The Palestinians are no respecters of Israel's borders. They launched the First Intifada - war of the stones - in 1987 which lasted six years. It was a mass Palestinian uprising that began in the Jabalia refugee camp and spread throughout Gaza, the West Bank and East Jerusalem.

Palestinian actions included strikes, boycotts of Israeli products and violence. An estimated 1,100 Palestinians were killed by Israeli forces and 160 Israelis were killed by Palestinians. In addition, an estimated 1,000 Palestinians were executed by their own people as alleged collaborators.

The rioting stopped and peace talks resumed. But in September 2000, the Second Intifada began. The object was to shake off the Israeli “occupation” and liberate the land for the Palestinians.

Palestinian tactics ranged from carrying out mass protests, general strikes and attacks on security forces. The suicide bombers terrified Israelis, who retaliated by enforcing curfews, constructing road blocks and obstacles such as trenches and road gates, building checkpoints, demolishing homes and shops, orchestrating a land grab, and starting construction of the wall.

Of all the measures taken by Israel, by far the most contentious is the wall. There is no geographical sense to it, and by deviating significantly into the West Bank, it has trapped hundreds of thousands of Palestinians who have been forced out of their homes.

Work started on it in 2002, in response to the wave of suicide bombers attacking Israeli transport and shops in Jerusalem, Tel Aviv and Haifa. The International Court of Justice declared the barrier illegal and called on Israel to suspend construction. The government took no notice.

Settlers have crossed into the West Bank, pioneering defiance against the established population. Thousands of new communities have sprung up for Israelis, who have confiscated land from Palestinian farmers. While these remain, there is no hope of a lasting peace.

Unlike the local Palestinian population, Israeli citizens including settlers enjoy unimpeded freedom of movement within the West Bank and along its main roads.

During his weekend visit to the region, Gordon Brown demanded an end to suicide bombings and rocket attacks against Israel and for the Israelis to stop building work on the war.

“The wall here is graphic evidence of the urgent need for justice for the Palestinian people and an end to the occupation and the need for a viable Palestinian state.” He went on to call for an end to Israeli incursions into Palestinian territories.

“We want to see a freeze on settlements. Settlement expansion has made peace harder to achieve. It erodes trust, it heightens Palestinian suffering, it makes the compromises Israel will need to make for peace more difficult.”

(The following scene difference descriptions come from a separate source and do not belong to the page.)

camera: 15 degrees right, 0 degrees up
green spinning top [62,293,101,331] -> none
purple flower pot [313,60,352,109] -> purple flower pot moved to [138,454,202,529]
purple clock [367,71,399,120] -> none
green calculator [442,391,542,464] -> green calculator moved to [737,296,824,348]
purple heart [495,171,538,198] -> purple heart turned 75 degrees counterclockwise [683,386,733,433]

Mr Brown added: “The violence must stop too. Terrorism is a major obstacle to Palestinian statehood and the efforts to ease movements and access restrictions must continue but there is a long way to go here too.”

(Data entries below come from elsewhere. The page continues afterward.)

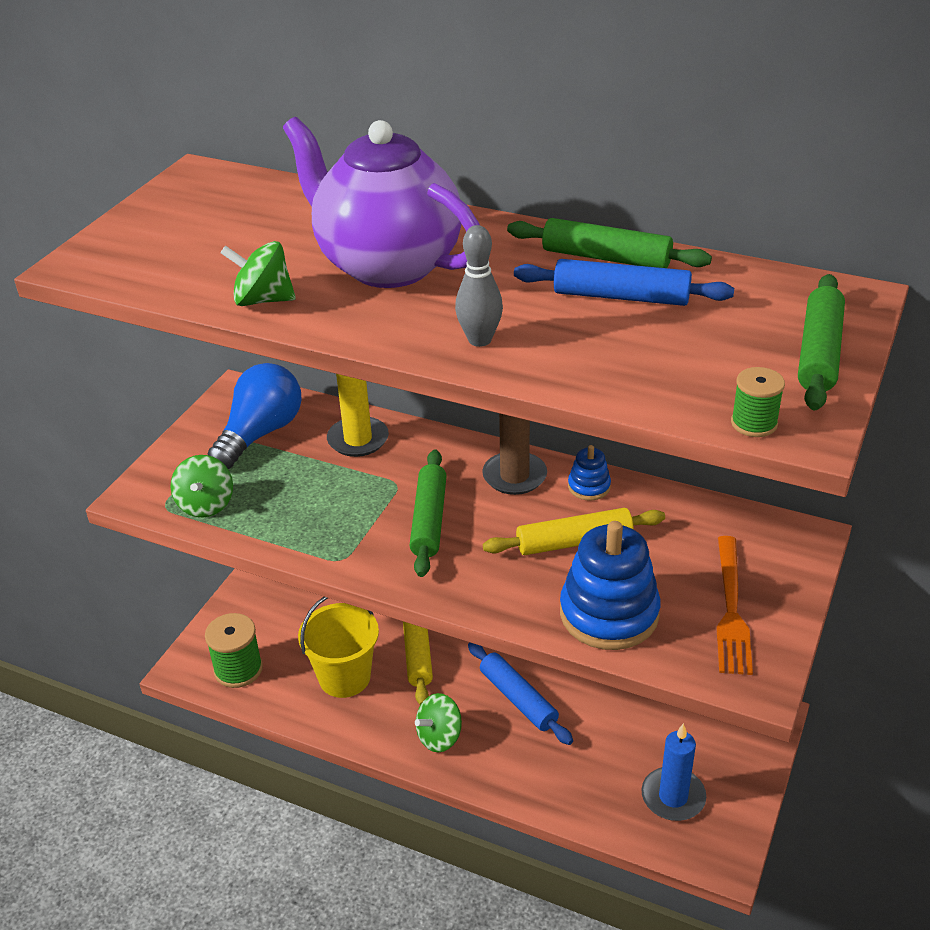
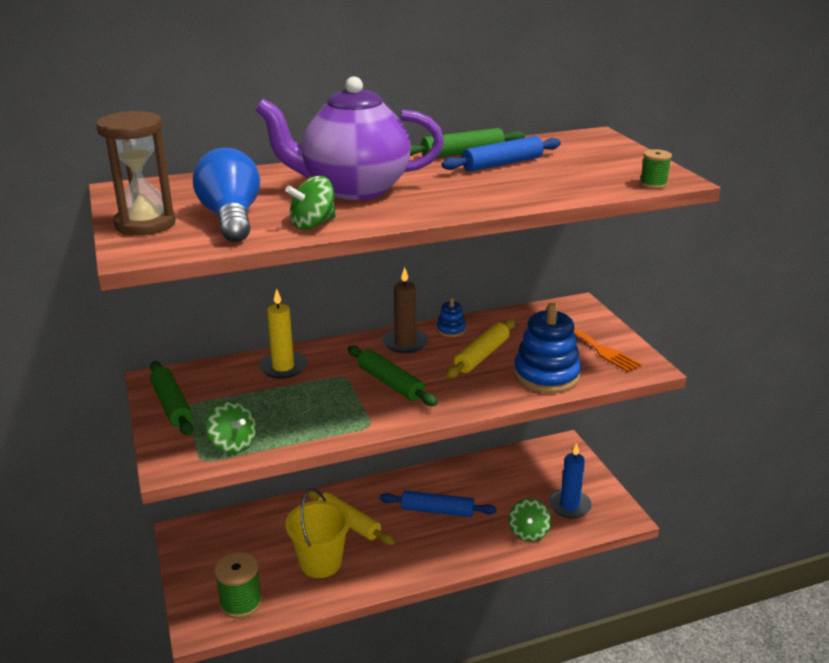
camera: 45 degrees left, 10 degrees down
blue light bulb [208,363,302,469] -> blue light bulb moved to [193,148,260,242]
green spinning top [415,693,462,752] -> green spinning top moved to [509,499,551,542]
grey bowling pin [455,225,503,347] -> none
green rolling pin [798,274,845,410] -> green rolling pin moved to [150,361,193,436]
none -> brown hourglass [96,111,176,236]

Pledging an additional £30m of British aid, in addition to the 7.7billion euros promised by the European Union over the next three years, the Prime Minister said: “There is a will on the part of the international community, not just to do everything that we can to support the peace process, but to underpin that peace process with economic support for the Palestinian people.”

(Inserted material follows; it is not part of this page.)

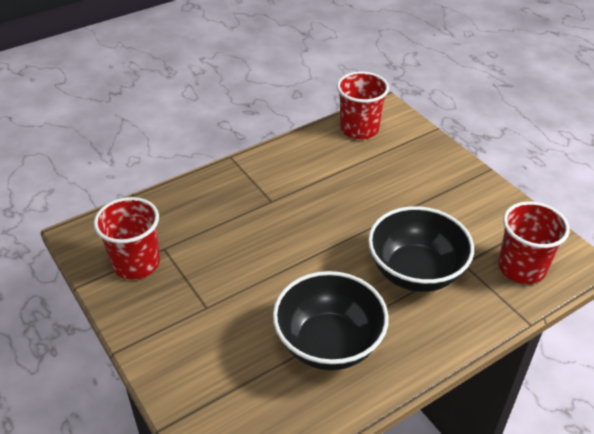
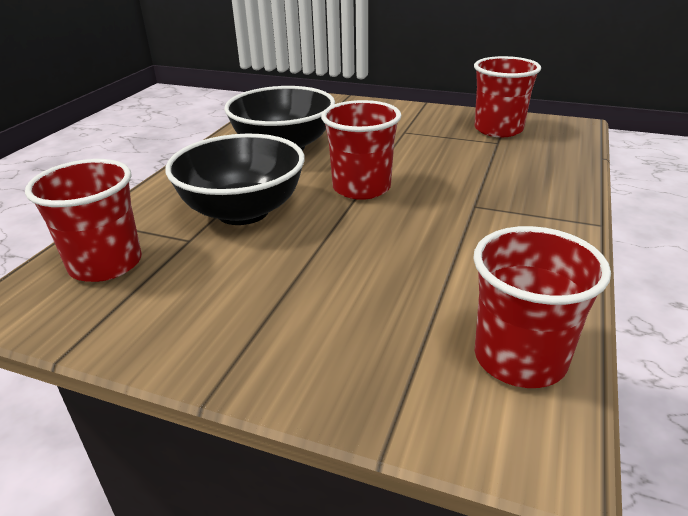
camera: 145 degrees right, 10 degrees down
none -> red cup [321,100,402,200]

After spending a week in the region, it's clear to me that the building of Israeli settlements in the West Bank is provocative and a hostile act.. Caging in the Palestinians and preventing them free movement around the West Bank is brutal.

But the Arab world has much to answer for.

It has allowed hundreds of thousands of Palestinians to live as refugees in unsanitary squalor for 60 years. Why has the billions of pounds raised from oil revenues not been given to help the Palestinian people? Or is the endgame to keep the Palestinians in a state of permanent hostility towards Israel?

Why is it left to the European Union collectively and EU states individually to bankroll reconstruction work?

And are Arab governments really surprised that a nation born out of Hitler's nightmare is untrusting when it has had to fend off attacks in 1949, 1967, and 1973 and now the Second Intifada.

GRAHAM DINES travelled to Jerusalem and the West Bank on a visit organised by the European Journalism Centre in Maastrict on behalf of the European Commission to study the EU's Neighbourhood policy in action.